> _CONSIGNES À SUIVRE_
1. D'après le texte sur les assistants de langues, quelle distance peuvent atteindre les déplacements des assistants ?
2. Expliquez, en vous appuyant sur le texte sur les assistants de langues, pourquoi un petit collège rural isolé ne peut pas accueillir d'assistant.
3. Prolongez le texte sur les assistants de langues à partir de sa dernière phrase.

> _EXTRAIT DE PAGE_
============================================================

Depuis longtemps, les lycées, puis des collèges, reçoivent sur une grande partie de l'année scolaire des assistants de langues, locuteurs natifs, comme on dit aujourd'hui. Ainsi, les élèves peuvent-ils converser avec un interlocuteur du pays d'origine, se familiariser avec son accent et perfectionner leur maîtrise d'une langue étrangère. Mais ceux-ci interviennent dans des établissements de taille importante ou dans de grandes agglomérations et il n'est pas possible, pour un petit collège rural isolé, d'employer un assistant pour seulement quelques heures dans la semaine. Il n'est pas possible non plus de prendre en charge financièrement les nombreux déplacements des assistants - pouvant aller jusqu'à cinquante kilomètres - entre les lieux d'exercice des assistants et la grande ville dans laquelle ils sont accueillis. Alors les collégiens ou les écoliers des petits établissements excentrés devront-ils être victimes d'une forme de discrimination linguistique ?

============================================================

> _DONNÉES DU CORPUS_

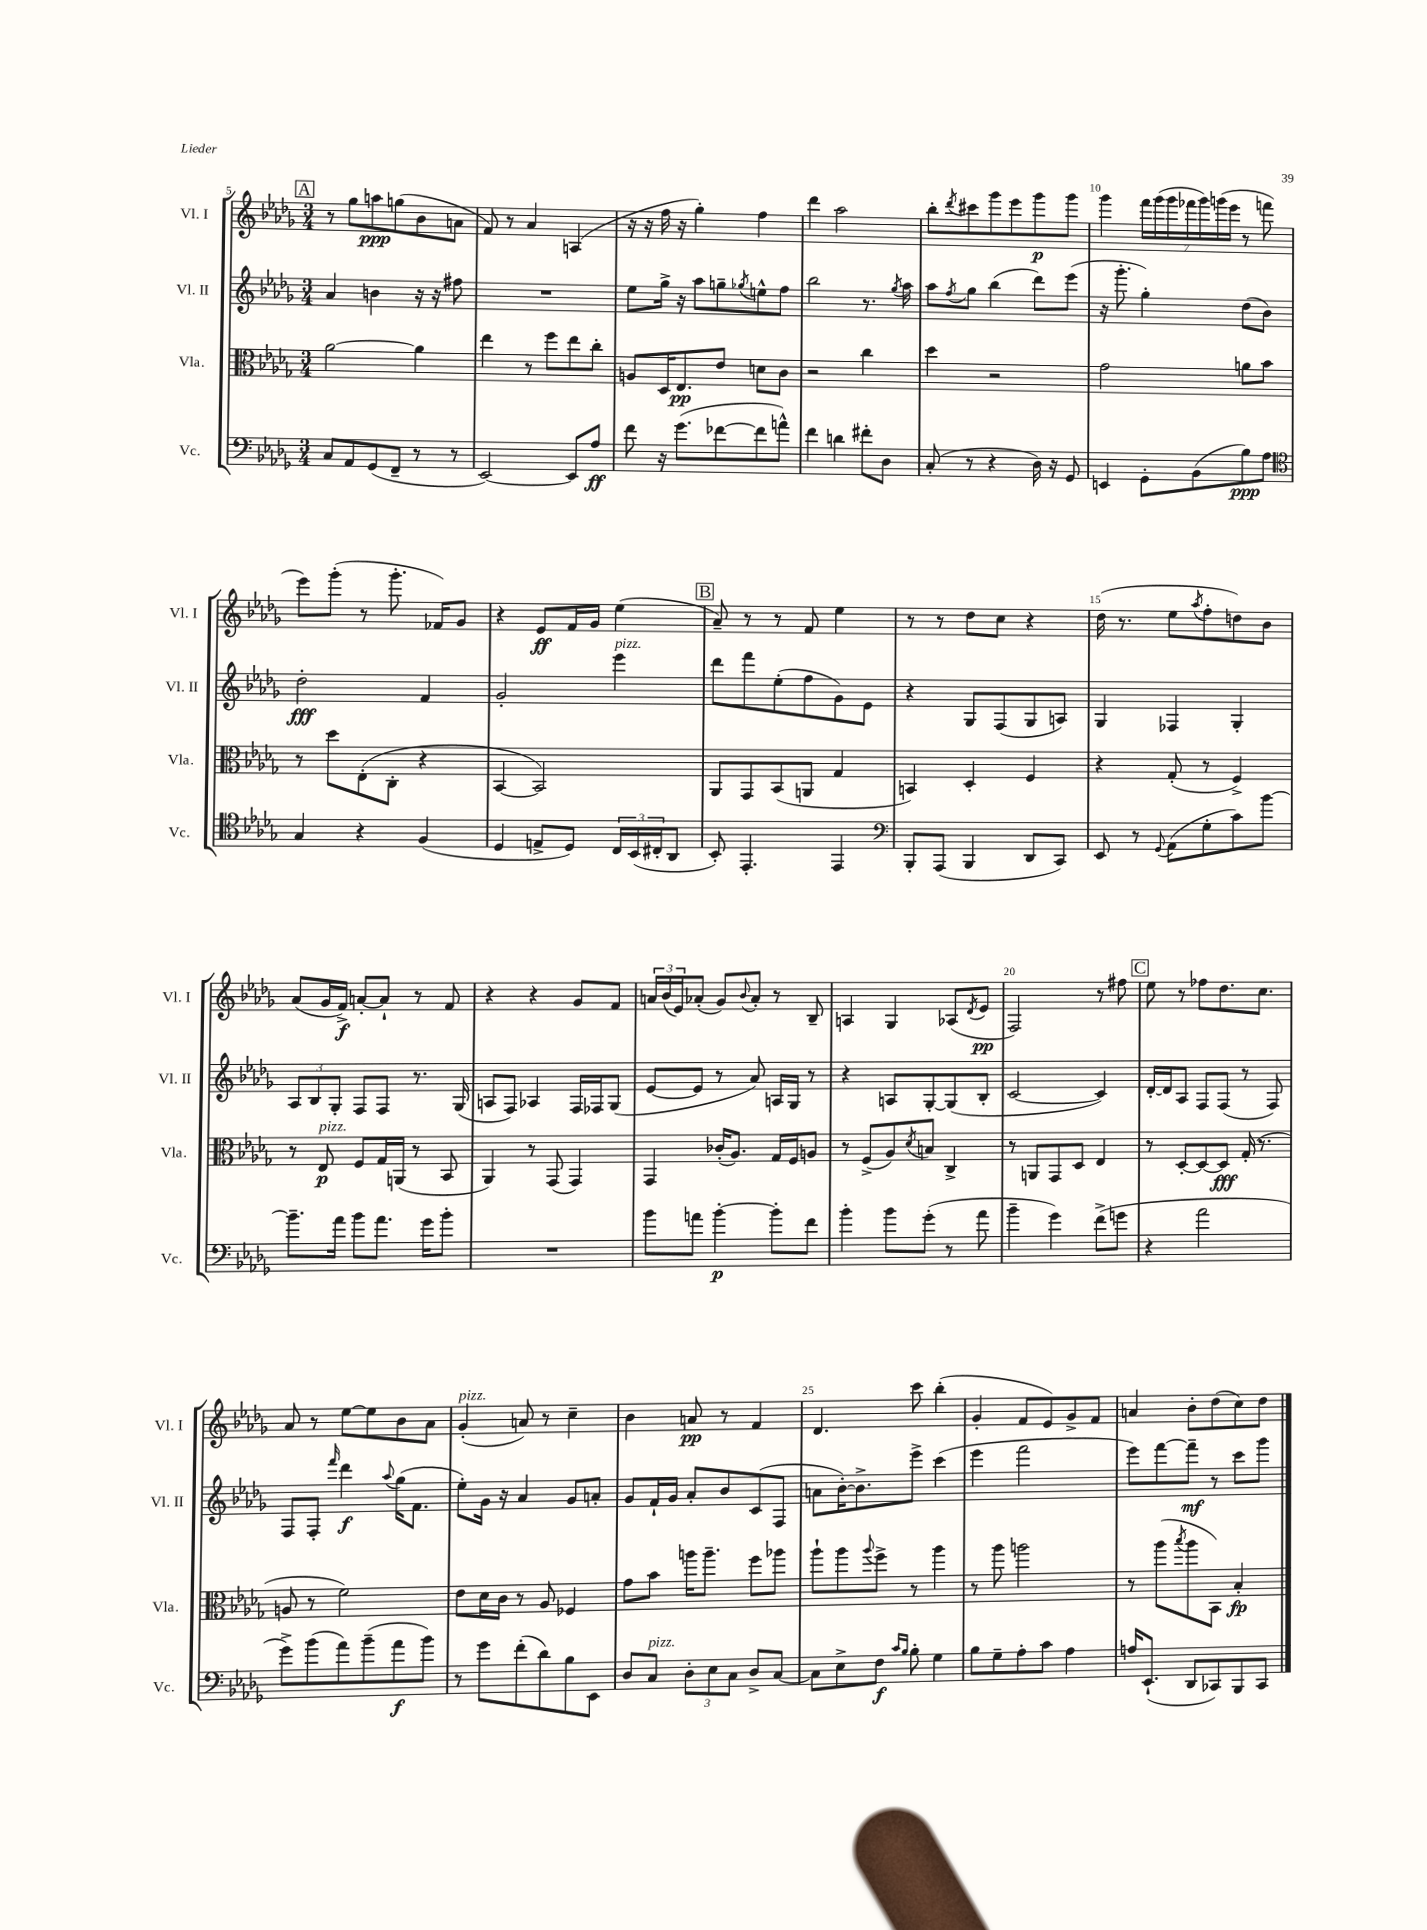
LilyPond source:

<<
\new StaffGroup <<
\new Staff = "s0" \with { instrumentName = "Vl. I" shortInstrumentName = "Vl. I" } {
    \clef treble \key des \major \numericTimeSignature \time 3/4
    \mark \markup { \box "A" } r8 ges''8 a''8\ppp g''8( bes'8 a'8 |
    f'8) r8 aes'4 a4( |
    r16 r16 f''16 r16 ges''4-.) f''4 |
    des'''4 aes''2 |
    bes''8-. \acciaccatura { des'''8 } cis'''8 ges'''8 ees'''8 ges'''8\p ges'''8 |
    ges'''4 \tuplet 7/4 { f'''16 ges'''16( ges'''16 fes'''16 ges'''16) g'''16( ees'''16 } r8 f'''8 |
    ees'''8) ges'''8-.( r8 ges'''8.-. fes'16) ges'8 |
    r4 ees'8\ff f'16 ges'16 ees''4( |
    \mark \markup { \box "B" } aes'8--) r8 r8 f'8 ees''4 |
    r8 r8 des''8 c''8 r4 |
    des''16( r8. ees''8 \acciaccatura { aes''8 } f''8-. d''8) bes'8 |
    aes'8( ges'16 f'16->\f) a'8~-. a'8-! r8 f'8 |
    r4 r4 ges'8 f'8 |
    \tuplet 3/2 { a'16 bes'16( ees'16) } aes'8-.( ges'8) \appoggiatura { bes'8 } aes'8-. r8 bes8-- |
    a4 ges4 aes8( \acciaccatura { des'8 } ees'8\pp |
    f2) r8 fis''8 |
    \mark \markup { \box "C" } ees''8 r8 fes''8 des''8. c''8. |
    aes'8 r8 ees''8~ ees''8 bes'8 aes'8 |
    ges'4-.^\markup { \italic "pizz." }( a'8) r8 c''4-- |
    bes'4 a'8\pp r8 f'4 |
    des'4. c'''8 bes''4-.( |
    ges'4-. f'8 ees'8) ges'8-> f'8 |
    a'4 bes'8-. des''8( c''8) des''8 \bar "|." |
}
\new Staff = "s1" \with { instrumentName = "Vl. II" shortInstrumentName = "Vl. II" } {
    \clef treble \key des \major \numericTimeSignature \time 3/4
    \mark \markup { \box "A" } aes'4 b'4 r16 r16 fis''8 |
    R2. |
    ees''8 ges''16-> r16 aes''8 g''8-- \acciaccatura { ges''8 } e''8-^ f''8 |
    bes''2 r8. \acciaccatura { ges''8 } aes''16 |
    aes''8 \acciaccatura { f''8 } ges''8 bes''4( des'''8) ees'''8( |
    r16 ges'''8.-. ges''4-.) des''8( bes'8) |
    des''2-.\fff f'4 |
    ges'2-. ees'''4^\markup { \italic "pizz." } |
    \mark \markup { \box "B" } des'''8 f'''8 ees''8-.( f''8 ges'8) ees'8 |
    r4 ges8 f8( ges8 a8) |
    ges4 fes4 ges4-. |
    \tuplet 3/2 { aes8 bes8 ges8-. } f8 f8 r8. ges16( |
    a8 f8) aes4 f16 fes16 ges8( |
    ees'8~ ees'8 r8 aes'8) a16 ges16 r8 |
    r4 a8 ges8~-. ges8( bes8-. |
    c'2~ c'4) |
    \mark \markup { \box "C" } des'16~-. des'16 aes8 f8 f8( r8 f8) |
    f8 f8-. \grace { f'''16 } des'''4\f \appoggiatura { aes''8 } ges''16( f'8. |
    ees''8-.) ges'16 r16 aes'4 ges'8 a'8-. |
    ges'8 f'16-! ges'16 aes'8-. bes'8 c'8( f8 |
    a'8 bes'16~-.) bes'8.-> ees'''8-> c'''4( |
    ees'''4 f'''2 |
    ees'''8) f'''8~ f'''8--\mf r8 c'''8 ges'''8 \bar "|." |
}
\new Staff = "s2" \with { instrumentName = "Vla." shortInstrumentName = "Vla." } {
    \clef alto \key des \major \numericTimeSignature \time 3/4
    \mark \markup { \box "A" } aes'2~ aes'4 |
    ees''4 r8 f''8 ees''8 c''8-. |
    a8 des16 ees8.\pp ees'8 d'8 c'8 |
    r2 c''4 |
    des''4 r2 |
    ges'2 a'8 bes'8 |
    r8 des''8 ees8-.( c8-. r4 |
    bes,4~ bes,2) |
    \mark \markup { \box "B" } aes,8 ges,8 bes,8( a,8 ges4 |
    b,4) des4-. f4 |
    r4 ges8-.( r8 f4->) |
    r8 ees8\p^\markup { \italic "pizz." } f8 ges16 a,16( r8 bes,8 |
    aes,4) r8 ges,8( ges,4) |
    ges,4 ces'16-.( aes8.) ges16 f16 a8 |
    r8 f8->( aes8) \acciaccatura { des'8 } b8 c4-> |
    r8 a,8 ges,8 des8 ees4 |
    \mark \markup { \box "C" } r8 des8~-. des8~ des8\fff ges16-.( r8. |
    a8 r8 f'2) |
    ees'8 des'16 c'16 r8 aes8 fes4 |
    ges'8 bes'8 a''16 a''8.-- f''8 aes''8 |
    aes''8-! aes''8 \appoggiatura { aes''8 } f''8-> r8 aes''4 |
    r8 aes''8 a''2 |
    r8 aes''8( \acciaccatura { bes''8 } aes''8 bes,8) bes4-.\fp \bar "|." |
}
\new Staff = "s3" \with { instrumentName = "Vc." shortInstrumentName = "Vc." } {
    \clef bass \key des \major \numericTimeSignature \time 3/4
    \mark \markup { \box "A" } c8 aes,8 ges,8( f,8-- r8 r8 |
    ees,2~) ees,8 aes8\ff |
    f'8 r16 ges'8.( fes'8~ fes'8 a'8-^) |
    f'4 d'4 fis'8-. des8 |
    c8-.( r8 r4 des16) r16 ges,8 |
    e,4 ges,8-. bes,8( bes8\ppp) aes8 |
    \clef tenor ges4 r4 f4( |
    des4 e8-> des8) \tuplet 3/2 { c16 bes,16( cis16-. } aes,8 |
    \mark \markup { \box "B" } bes,8-.) ees,4.-. ees,4 |
    \clef bass bes,,8-. aes,,8( bes,,4 des,8 c,8) |
    ees,8 r8 \appoggiatura { ges,8 } aes,8( ges8-. c'8) bes'8~ |
    bes'8.-- aes'16 bes'8 aes'8. ges'16 bes'8-. |
    R2. |
    bes'8 a'8 bes'4~-.\p bes'8-. f'8 |
    bes'4-. bes'8 ges'8-.( r8 aes'8 |
    bes'4-- ges'4) f'8->( g'8 |
    \mark \markup { \box "C" } r4 aes'2 |
    ges'8->) bes'8( aes'8) bes'8--( aes'8\f bes'8) |
    r8 ges'8 f'8-.( des'8) bes8 ees,8 |
    des8 c8^\markup { \italic "pizz." } \tuplet 3/2 { des8-. ees8 c8 } des8-> c8~ |
    c8 ees8-> f8\f \grace { c'16 bes16 } bes8-. ges4 |
    bes8 ges8-- aes8-. c'8 aes4 |
    a16 ees,8.-!( des,8 ces,8) bes,,8 ces,8 \bar "|." |
}
>>
>>
\layout { \context { \Score currentBarNumber = #5 \override BarNumber.break-visibility = ##(#f #t #t) barNumberVisibility = #(every-nth-bar-number-visible 5) } }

============================================================

> _RÉPONSES AUX CONSIGNES_
1. Jusqu'à cinquante kilomètres.

2. Un tel collège n'aurait besoin d'un assistant que pour quelques heures dans la semaine, et il n'est pas possible d'en employer un sur une durée aussi réduite. Il n'est pas non plus possible de financer ses nombreux déplacements, jusqu'à cinquante kilomètres, entre l'établissement et la grande ville où il est accueilli.

3.
À l'origine

Au début des années 2000, l'inspecteur d'académie s'est penché sur le problème et a proposé de mettre en place un système d'assistance linguistique par visioconférence. Puisque des assistants de langues ne pouvaient être présents réellement dans les petits collèges du nord ou du sud Mayenne, ils y seraient présents virtuellement. Le Conseil général accepte de financer l'équipement nécessaire qu'il continue d'entretenir chaque année. Le CDDP (centre départemental de documentation pédagogique) assure la logistique. Il a mis une salle à disposition des assistants de langues, équipée d'un ordinateur et d'un écran télé. Une caméra filme l'animateur pendant la séance, une autre caméra sert à capter les documents proposés aux élèves, et enfin un tableau blanc interactif est utilisé par les plus compétents. Celui-ci est filmé, pour l'instant, par la première caméra pour éviter des pertes d'informations dans la communication. Le dispositif, un peu complexe, nécessite donc un temps de formation et d'apprentissage !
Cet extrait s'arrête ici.